▶ _Brief_
When you respond, restate each record exactly as it is given.

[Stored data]
• • • • •

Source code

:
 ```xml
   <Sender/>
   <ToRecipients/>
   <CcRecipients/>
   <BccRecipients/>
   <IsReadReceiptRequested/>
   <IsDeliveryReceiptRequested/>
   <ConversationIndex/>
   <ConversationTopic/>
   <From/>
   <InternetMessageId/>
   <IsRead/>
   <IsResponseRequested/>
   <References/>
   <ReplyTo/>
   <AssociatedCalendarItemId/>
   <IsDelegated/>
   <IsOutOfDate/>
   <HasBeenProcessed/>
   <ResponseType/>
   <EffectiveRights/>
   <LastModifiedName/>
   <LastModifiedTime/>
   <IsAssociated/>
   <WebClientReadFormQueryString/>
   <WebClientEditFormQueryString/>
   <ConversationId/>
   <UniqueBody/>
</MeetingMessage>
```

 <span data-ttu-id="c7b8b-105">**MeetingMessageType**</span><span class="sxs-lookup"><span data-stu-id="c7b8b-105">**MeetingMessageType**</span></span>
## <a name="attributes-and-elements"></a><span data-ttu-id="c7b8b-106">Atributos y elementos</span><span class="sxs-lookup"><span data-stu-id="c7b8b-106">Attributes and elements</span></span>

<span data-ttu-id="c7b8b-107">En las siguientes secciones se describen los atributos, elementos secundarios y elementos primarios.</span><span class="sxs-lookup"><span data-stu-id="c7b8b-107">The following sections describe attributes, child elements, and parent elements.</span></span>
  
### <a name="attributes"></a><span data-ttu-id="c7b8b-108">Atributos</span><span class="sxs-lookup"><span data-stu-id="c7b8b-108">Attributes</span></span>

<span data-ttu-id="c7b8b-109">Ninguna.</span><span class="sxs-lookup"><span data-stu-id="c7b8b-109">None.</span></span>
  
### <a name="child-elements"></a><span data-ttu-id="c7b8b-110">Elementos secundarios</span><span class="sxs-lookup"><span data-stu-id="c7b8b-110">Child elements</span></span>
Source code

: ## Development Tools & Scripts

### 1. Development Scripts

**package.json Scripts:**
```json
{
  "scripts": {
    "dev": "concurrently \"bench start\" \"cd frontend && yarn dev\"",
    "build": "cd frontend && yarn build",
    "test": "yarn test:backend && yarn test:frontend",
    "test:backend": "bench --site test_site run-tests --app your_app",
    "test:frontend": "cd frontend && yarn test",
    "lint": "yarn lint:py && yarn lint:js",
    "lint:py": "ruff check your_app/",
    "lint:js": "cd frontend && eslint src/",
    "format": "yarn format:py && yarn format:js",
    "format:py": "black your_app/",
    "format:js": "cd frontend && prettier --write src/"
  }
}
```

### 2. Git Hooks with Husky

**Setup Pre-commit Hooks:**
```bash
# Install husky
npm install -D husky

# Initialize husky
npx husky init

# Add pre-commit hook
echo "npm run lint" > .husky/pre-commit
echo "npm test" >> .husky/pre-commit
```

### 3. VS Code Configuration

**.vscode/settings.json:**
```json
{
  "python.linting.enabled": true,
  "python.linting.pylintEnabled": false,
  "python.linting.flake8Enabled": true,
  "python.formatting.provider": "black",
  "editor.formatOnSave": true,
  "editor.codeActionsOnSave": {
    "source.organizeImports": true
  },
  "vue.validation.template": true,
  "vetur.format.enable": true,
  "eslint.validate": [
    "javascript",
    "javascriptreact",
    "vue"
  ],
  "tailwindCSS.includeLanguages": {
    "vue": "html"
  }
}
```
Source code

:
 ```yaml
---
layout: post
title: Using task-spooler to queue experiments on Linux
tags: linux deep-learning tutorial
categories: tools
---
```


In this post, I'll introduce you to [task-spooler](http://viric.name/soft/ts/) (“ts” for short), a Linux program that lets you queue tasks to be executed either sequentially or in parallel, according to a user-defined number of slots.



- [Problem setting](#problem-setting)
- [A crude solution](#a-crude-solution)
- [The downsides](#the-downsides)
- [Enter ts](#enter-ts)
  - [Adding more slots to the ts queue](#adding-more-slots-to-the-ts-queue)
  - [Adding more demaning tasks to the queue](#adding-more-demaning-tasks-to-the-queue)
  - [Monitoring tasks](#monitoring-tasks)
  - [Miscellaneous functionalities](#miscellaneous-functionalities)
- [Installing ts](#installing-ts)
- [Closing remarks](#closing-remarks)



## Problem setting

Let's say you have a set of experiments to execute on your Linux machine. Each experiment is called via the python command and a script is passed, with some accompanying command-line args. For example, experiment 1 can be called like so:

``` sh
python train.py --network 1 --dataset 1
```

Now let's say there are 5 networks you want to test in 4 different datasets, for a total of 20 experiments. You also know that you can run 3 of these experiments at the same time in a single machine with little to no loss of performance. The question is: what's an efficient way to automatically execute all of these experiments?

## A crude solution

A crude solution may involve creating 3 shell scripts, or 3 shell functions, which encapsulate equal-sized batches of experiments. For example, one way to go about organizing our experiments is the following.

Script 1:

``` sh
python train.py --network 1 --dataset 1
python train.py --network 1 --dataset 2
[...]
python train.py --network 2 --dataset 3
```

• • • • •

▶ _Written response_
Source code

:
 ```xml
   <Sender/>
   <ToRecipients/>
   <CcRecipients/>
   <BccRecipients/>
   <IsReadReceiptRequested/>
   <IsDeliveryReceiptRequested/>
   <ConversationIndex/>
   <ConversationTopic/>
   <From/>
   <InternetMessageId/>
   <IsRead/>
   <IsResponseRequested/>
   <References/>
   <ReplyTo/>
   <AssociatedCalendarItemId/>
   <IsDelegated/>
   <IsOutOfDate/>
   <HasBeenProcessed/>
   <ResponseType/>
   <EffectiveRights/>
   <LastModifiedName/>
   <LastModifiedTime/>
   <IsAssociated/>
   <WebClientReadFormQueryString/>
   <WebClientEditFormQueryString/>
   <ConversationId/>
   <UniqueBody/>
</MeetingMessage>
```

 <span data-ttu-id="c7b8b-105">**MeetingMessageType**</span><span class="sxs-lookup"><span data-stu-id="c7b8b-105">**MeetingMessageType**</span></span>
## <a name="attributes-and-elements"></a><span data-ttu-id="c7b8b-106">Atributos y elementos</span><span class="sxs-lookup"><span data-stu-id="c7b8b-106">Attributes and elements</span></span>

<span data-ttu-id="c7b8b-107">En las siguientes secciones se describen los atributos, elementos secundarios y elementos primarios.</span><span class="sxs-lookup"><span data-stu-id="c7b8b-107">The following sections describe attributes, child elements, and parent elements.</span></span>
  
### <a name="attributes"></a><span data-ttu-id="c7b8b-108">Atributos</span><span class="sxs-lookup"><span data-stu-id="c7b8b-108">Attributes</span></span>

<span data-ttu-id="c7b8b-109">Ninguna.</span><span class="sxs-lookup"><span data-stu-id="c7b8b-109">None.</span></span>
  
### <a name="child-elements"></a><span data-ttu-id="c7b8b-110">Elementos secundarios</span><span class="sxs-lookup"><span data-stu-id="c7b8b-110">Child elements</span></span>
Source code

: ## Development Tools & Scripts

### 1. Development Scripts

**package.json Scripts:**
```json
{
  "scripts": {
    "dev": "concurrently \"bench start\" \"cd frontend && yarn dev\"",
    "build": "cd frontend && yarn build",
    "test": "yarn test:backend && yarn test:frontend",
    "test:backend": "bench --site test_site run-tests --app your_app",
    "test:frontend": "cd frontend && yarn test",
    "lint": "yarn lint:py && yarn lint:js",
    "lint:py": "ruff check your_app/",
    "lint:js": "cd frontend && eslint src/",
    "format": "yarn format:py && yarn format:js",
    "format:py": "black your_app/",
    "format:js": "cd frontend && prettier --write src/"
  }
}
```

### 2. Git Hooks with Husky

**Setup Pre-commit Hooks:**
```bash
# Install husky
npm install -D husky

# Initialize husky
npx husky init

# Add pre-commit hook
echo "npm run lint" > .husky/pre-commit
echo "npm test" >> .husky/pre-commit
```

### 3. VS Code Configuration

**.vscode/settings.json:**
```json
{
  "python.linting.enabled": true,
  "python.linting.pylintEnabled": false,
  "python.linting.flake8Enabled": true,
  "python.formatting.provider": "black",
  "editor.formatOnSave": true,
  "editor.codeActionsOnSave": {
    "source.organizeImports": true
  },
  "vue.validation.template": true,
  "vetur.format.enable": true,
  "eslint.validate": [
    "javascript",
    "javascriptreact",
    "vue"
  ],
  "tailwindCSS.includeLanguages": {
    "vue": "html"
  }
}
```
Source code

:
 ```yaml
---
layout: post
title: Using task-spooler to queue experiments on Linux
tags: linux deep-learning tutorial
categories: tools
---
```


In this post, I'll introduce you to [task-spooler](http://viric.name/soft/ts/) (“ts” for short), a Linux program that lets you queue tasks to be executed either sequentially or in parallel, according to a user-defined number of slots.



- [Problem setting](#problem-setting)
- [A crude solution](#a-crude-solution)
- [The downsides](#the-downsides)
- [Enter ts](#enter-ts)
  - [Adding more slots to the ts queue](#adding-more-slots-to-the-ts-queue)
  - [Adding more demaning tasks to the queue](#adding-more-demaning-tasks-to-the-queue)
  - [Monitoring tasks](#monitoring-tasks)
  - [Miscellaneous functionalities](#miscellaneous-functionalities)
- [Installing ts](#installing-ts)
- [Closing remarks](#closing-remarks)



## Problem setting

Let's say you have a set of experiments to execute on your Linux machine. Each experiment is called via the python command and a script is passed, with some accompanying command-line args. For example, experiment 1 can be called like so:

``` sh
python train.py --network 1 --dataset 1
```

Now let's say there are 5 networks you want to test in 4 different datasets, for a total of 20 experiments. You also know that you can run 3 of these experiments at the same time in a single machine with little to no loss of performance. The question is: what's an efficient way to automatically execute all of these experiments?

## A crude solution

A crude solution may involve creating 3 shell scripts, or 3 shell functions, which encapsulate equal-sized batches of experiments. For example, one way to go about organizing our experiments is the following.

Script 1:

``` sh
python train.py --network 1 --dataset 1
python train.py --network 1 --dataset 2
[...]
python train.py --network 2 --dataset 3
```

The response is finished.